GE was still optimistic about electricity power generation would continue to rise and the role of fossil fuels would be extremely important. The company doubled down on its bet on fossil fuels and paid $30 billion in 2017 to be major shareholder in oil and gas services company Baker Hughes. This movement intensified GE`s excessive financial leverage and led to years of corporate decline. Yet GE has paid its bill for misjudging the trend of energy transition.

China's answer to energy transition: A new-energy-dominant power system

Electric power plays a key role in energy transition in two ways.

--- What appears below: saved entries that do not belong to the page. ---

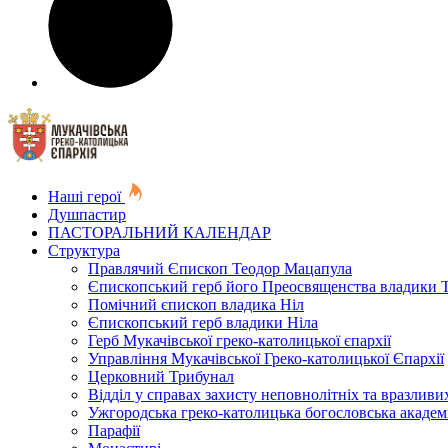
Наші герої
Душпастир
ПАСТОРАЛЬНИЙ КАЛЕНДАР
Структура
Правлячий Єпископ Теодор Мацапула
Єпископський герб його Преосвященства владики 
Помічний єпископ владика Ніл
Єпископський герб владики Ніла
Герб Мукачівської греко-католицької єпархії
Управління Мукачівської Греко-католицької Єпархії
Церковний Трибунал
Відділ у справах захисту неповнолітніх та вразливих
Ужгородська греко-католицька богословська академ
Парафії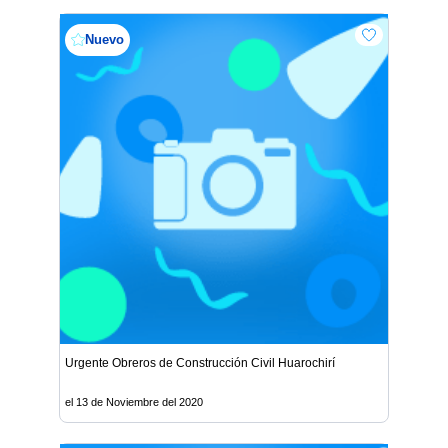
Nuevo
Urgente Obreros de Construcción Civil Huarochirí
el 13 de Noviembre del 2020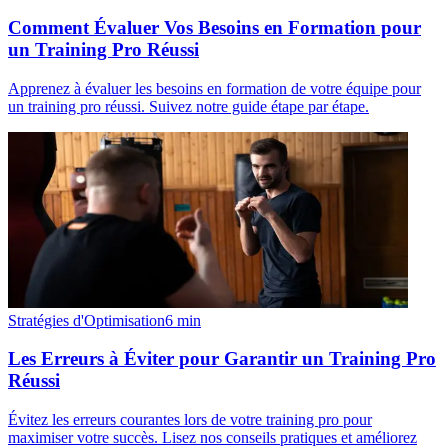
Comment Évaluer Vos Besoins en Formation pour
un Training Pro Réussi
Apprenez à évaluer les besoins en formation de votre équipe pour
un training pro réussi. Suivez notre guide étape par étape.
Stratégies d'Optimisation
6
min
Les Erreurs à Éviter pour Garantir un Training Pro
Réussi
Évitez les erreurs courantes lors de votre training pro pour
maximiser votre succès. Lisez nos conseils pratiques et améliorez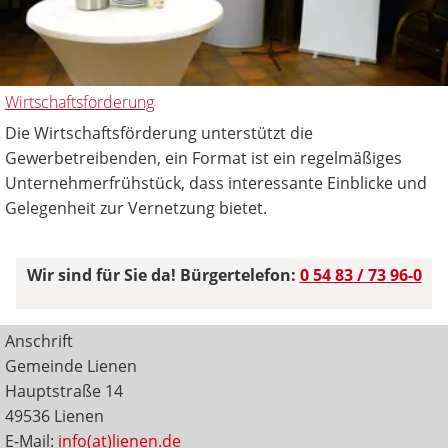
Wirtschaftsförderung
Die Wirtschaftsförderung unterstützt die
Gewerbetreibenden, ein Format ist ein regelmäßiges
Unternehmerfrühstück, dass interessante Einblicke und
Gelegenheit zur Vernetzung bietet.
Wir sind für Sie da! Bürgertelefon:
0 54 83 / 73 96-0
Anschrift
Gemeinde Lienen
Hauptstraße 14
49536 Lienen
E-Mail:
info(at)lienen.de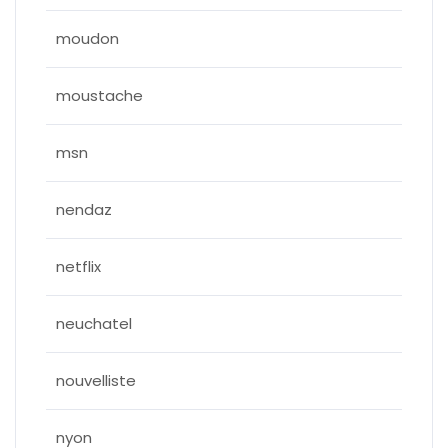
moudon
moustache
msn
nendaz
netflix
neuchatel
nouvelliste
nyon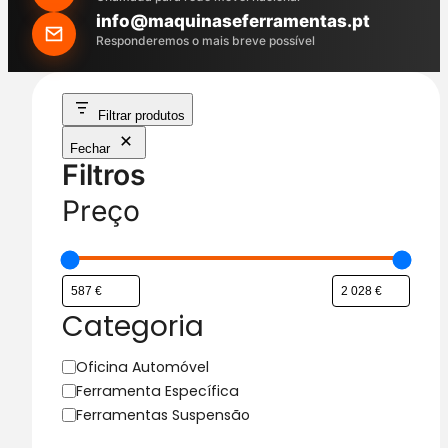
h
info@maquinaseferramentas.pt
Responderemos o mais breve possível
Filtrar produtos
Fechar
Filtros
Preço
Categoria
C
Oficina Automóvel
a
Ferramenta Específica
t
Ferramentas Suspensão
e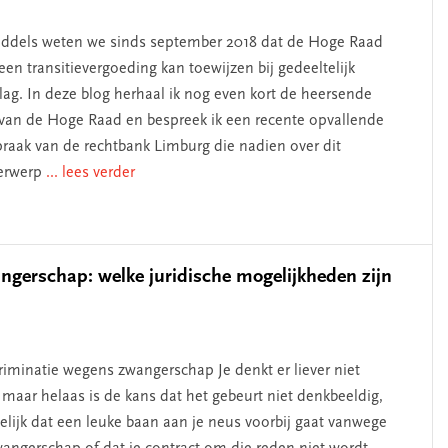
ddels weten we sinds september 2018 dat de Hoge Raad
een transitievergoeding kan toewijzen bij gedeeltelijk
lag. In deze blog herhaal ik nog even kort de heersende
 van de Hoge Raad en bespreek ik een recente opvallende
praak van de rechtbank Limburg die nadien over dit
erwerp
... lees verder
gerschap: welke juridische mogelijkheden zijn
riminatie wegens zwangerschap Je denkt er liever niet
 maar helaas is de kans dat het gebeurt niet denkbeeldig,
lijk dat een leuke baan aan je neus voorbij gaat vanwege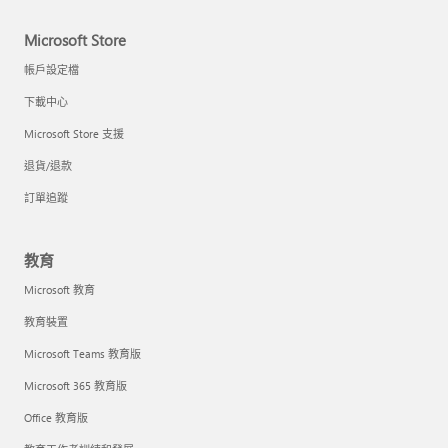
Microsoft Store
帳戶設定檔
下載中心
Microsoft Store 支援
退貨/退款
訂單追蹤
教育
Microsoft 教育
教育裝置
Microsoft Teams 教育版
Microsoft 365 教育版
Office 教育版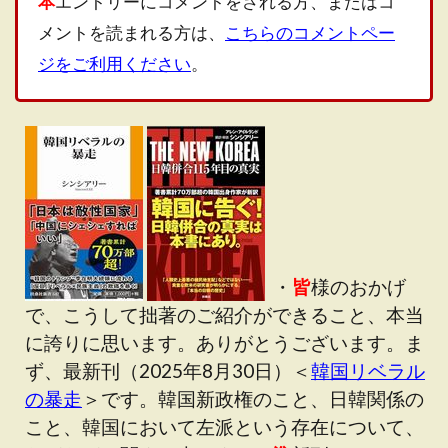
本
エントリーにコメントをされる方、またはコ
メントを読まれる方は、
こちらのコメントペー
ジをご利用ください
。
・
皆
様のおかげ
で、こうして拙著のご紹介ができること、本当
に誇りに思います。ありがとうございます。ま
ず、最新刊（2025年8月30日）＜
韓国リベラル
の暴走
＞です。韓国新政権のこと、日韓関係の
こと、韓国において左派という存在について、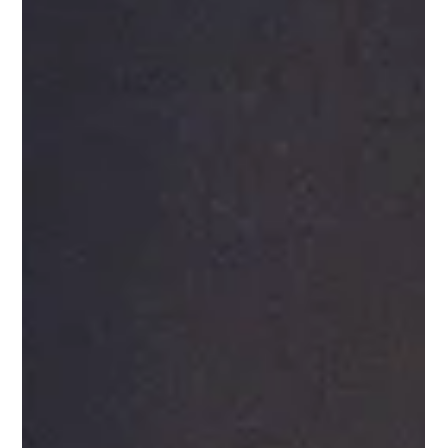
Jun 28, 2017
1 min read
Midnight Poster
Ich werde ab Morgen in gewissen abständen immer wieder
selbstgedruckte Poster zum Verkauf anbieten. Diese werden
meistens im DIN A3 sein...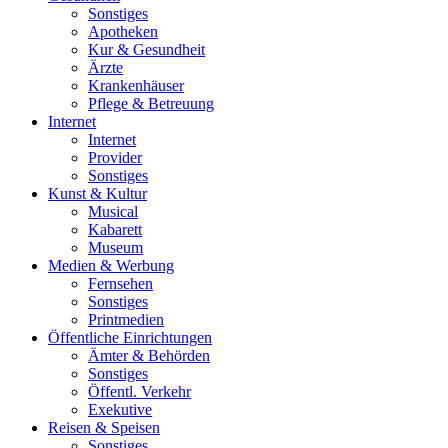
Sonstiges
Apotheken
Kur & Gesundheit
Ärzte
Krankenhäuser
Pflege & Betreuung
Internet
Internet
Provider
Sonstiges
Kunst & Kultur
Musical
Kabarett
Museum
Medien & Werbung
Fernsehen
Sonstiges
Printmedien
Öffentliche Einrichtungen
Ämter & Behörden
Sonstiges
Öffentl. Verkehr
Exekutive
Reisen & Speisen
Sonstiges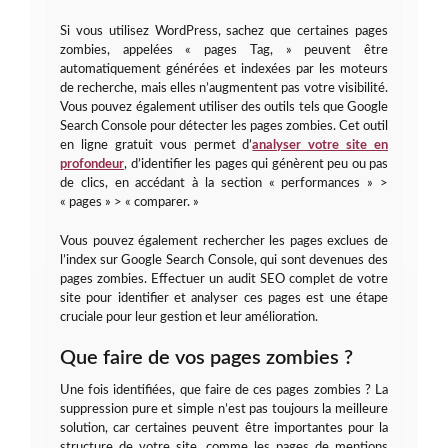
Si vous utilisez WordPress, sachez que certaines pages
zombies, appelées « pages Tag, » peuvent être
automatiquement générées et indexées par les moteurs
de recherche, mais elles n’augmentent pas votre visibilité.
Vous pouvez également utiliser des outils tels que Google
Search Console pour détecter les pages zombies. Cet outil
en ligne gratuit vous permet d’
analyser votre site en
profondeur
, d’identifier les pages qui génèrent peu ou pas
de clics, en accédant à la section « performances » >
« pages » > « comparer. »
Vous pouvez également rechercher les pages exclues de
l’index sur Google Search Console, qui sont devenues des
pages zombies. Effectuer un audit SEO complet de votre
site pour identifier et analyser ces pages est une étape
cruciale pour leur gestion et leur amélioration.
Que faire de vos pages zombies ?
Une fois identifiées, que faire de ces pages zombies ? La
suppression pure et simple n’est pas toujours la meilleure
solution, car certaines peuvent être importantes pour la
structure de votre site, comme les pages de mentions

Firstly, electric power as clean energy will be the principal part in the total final energy consumption. According to IRENA data, electricity will increase from a 21 percent share of total final energy consumption in 2018 to over 50 percent in 2050.

An ultra-high voltage direct current converter station in northwest China's Qinghai Province, April 16, 2021. /Xinhua

An ultra-high voltage direct current converter station in northwest China's Qinghai Province, April 16, 2021. /Xinhua

Secondly, as a secondary energy source, electric power can boost energy transition by adopting more renewable resources in place of fossil fuels. Renewable resource would come up to 86 percent of total electricity generation by 2050, and 66 percent of the world`s electricity generation would come from solar and wind power with installed wind capacity exceeding 6000 GW and solar capacity of more than 8500 GW by then.

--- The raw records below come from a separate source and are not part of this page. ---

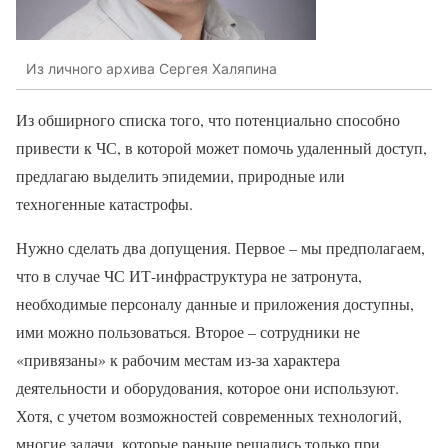
Из личного архива Сергея Халяпина
Из обширного списка того, что потенциально способно
привести к ЧС, в которой может помочь удаленный доступ,
предлагаю выделить эпидемии, природные или
техногенные катастрофы.
Нужно сделать два допущения. Первое – мы предполагаем,
что в случае ЧС ИТ-инфраструктура не затронута,
необходимые персоналу данные и приложения доступны,
ими можно пользоваться. Второе – сотрудники не
«привязаны» к рабочим местам из-за характера
деятельности и оборудования, которое они используют.
Хотя, с учетом возможностей современных технологий,
многие задачи, которые раньше решались только при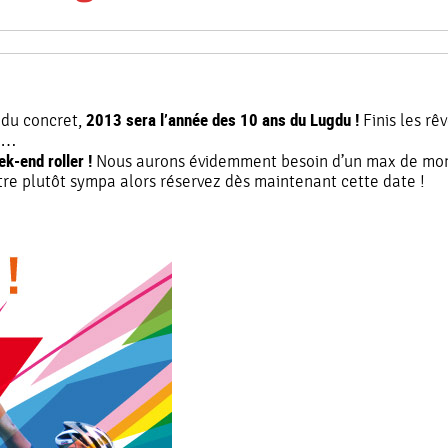
2013 sera l’année des 10 ans du Lugdu !
 du concret,
Finis les rê
on…
-end roller !
Nous aurons évidemment besoin d’un max de mond
être plutôt sympa alors réservez dès maintenant cette date !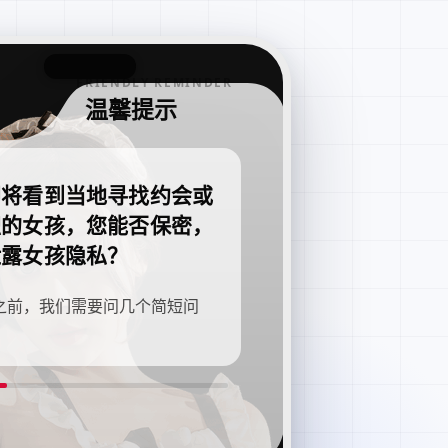
FRIENDLY REMINDER
温馨提示
即将看到当地寻找约会或
职的女孩，您能否保密，
泄露女孩隐私？
之前，我们需要问几个简短问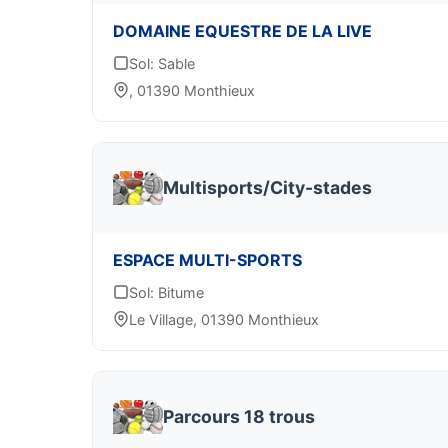
DOMAINE EQUESTRE DE LA LIVE
Sol: Sable
, 01390 Monthieux
Multisports/City-stades
ESPACE MULTI-SPORTS
Sol: Bitume
Le Village, 01390 Monthieux
Parcours 18 trous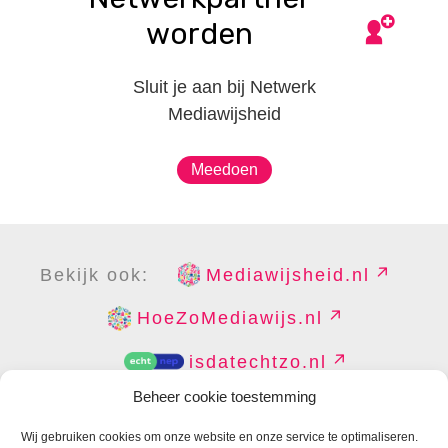
worden
Sluit je aan bij Netwerk
Mediawijsheid
Meedoen
Bekijk ook:
Mediawijsheid.nl
HoeZoMediawijs.nl
isdatechtzo.nl
Beheer cookie toestemming
Wij gebruiken cookies om onze website en onze service te optimaliseren.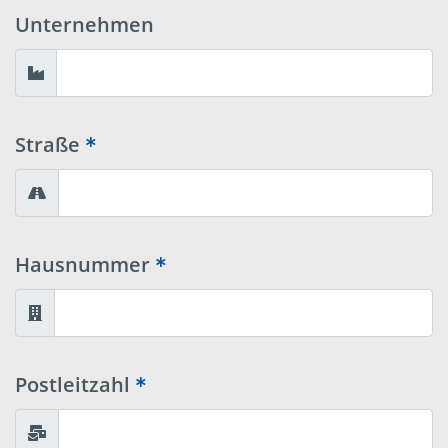
Unternehmen
Straße
Hausnummer
Postleitzahl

Responding to the call of energy transition and the goals of peak carbon emissions and carbon neutrality, China proposed a new-energy-dominant power system as the answer in March this year. As is the core feature of the new system, new energy will become the main source of power supply. And electricity will be the main body in total final energy consumption. It forges ahead to reduce coal consumption and increase renewable energy in the power mix.

As a result, the new power system will significantly reduce the proportion of coal in China's total energy consumption which has dropped from 72.4 percent in 2005 to 56.8 percent in 2020. The new-energy-dominant power system, as an energy transition pathway ensures stable power and energy supplies, as well as save carbon reduction costs for the whole society.

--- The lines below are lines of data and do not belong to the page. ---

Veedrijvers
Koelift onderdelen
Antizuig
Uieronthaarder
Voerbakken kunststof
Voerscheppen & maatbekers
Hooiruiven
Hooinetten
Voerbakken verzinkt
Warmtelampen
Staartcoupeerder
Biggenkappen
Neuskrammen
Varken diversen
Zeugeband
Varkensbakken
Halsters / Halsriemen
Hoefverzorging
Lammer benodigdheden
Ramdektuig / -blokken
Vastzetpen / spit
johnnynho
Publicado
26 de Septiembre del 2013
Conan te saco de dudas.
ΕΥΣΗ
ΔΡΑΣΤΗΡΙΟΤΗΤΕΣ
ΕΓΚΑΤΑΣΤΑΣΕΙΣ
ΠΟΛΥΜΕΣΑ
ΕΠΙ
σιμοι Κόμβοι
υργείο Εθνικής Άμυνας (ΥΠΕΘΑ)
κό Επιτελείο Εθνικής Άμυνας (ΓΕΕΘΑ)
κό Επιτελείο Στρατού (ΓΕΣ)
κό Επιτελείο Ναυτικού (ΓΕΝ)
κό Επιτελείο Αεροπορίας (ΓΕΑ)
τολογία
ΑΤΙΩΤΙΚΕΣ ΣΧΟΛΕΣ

Unlike GE, power enterprises in China are ready to seize the opportunities brought by the new-energy-dominant power system during global energy transition. Considering the renewable resources, especially solar and wind are intermittent and volatile, China's traditional grid network needs to be upgraded into an "energy internet."

To achieve this goal, power enterprises should make serious effort in power technology innovation and comprehensive power regulation capability improvement, as well as deeper market-oriented reform.

There is a long way to go, but power enterprises in China have already made remarkable progress in this direction. They have scored outstanding achievements in recent years to build a strong smart grid and improve the grid security level, such as guiding self-supplied power plants, traditional high-energy industrial loads, industrial and commercial interruptible loads, electric vehicle charging networks and virtual power plants to participate in system regulation. This will greatly boost the new power system construction, as well as the growth of the enterprise themselves.

As an ancient Chinese saying goes, "the heaven has its own law and those who embrace it will prosper." China has contributed its solution with a new-energy-dominant power system to promote global energy transition. Power enterprises in China also demonstrate a clear attitude to make further contribution to energy transition. All these efforts make energy transition in China worth looking forward to.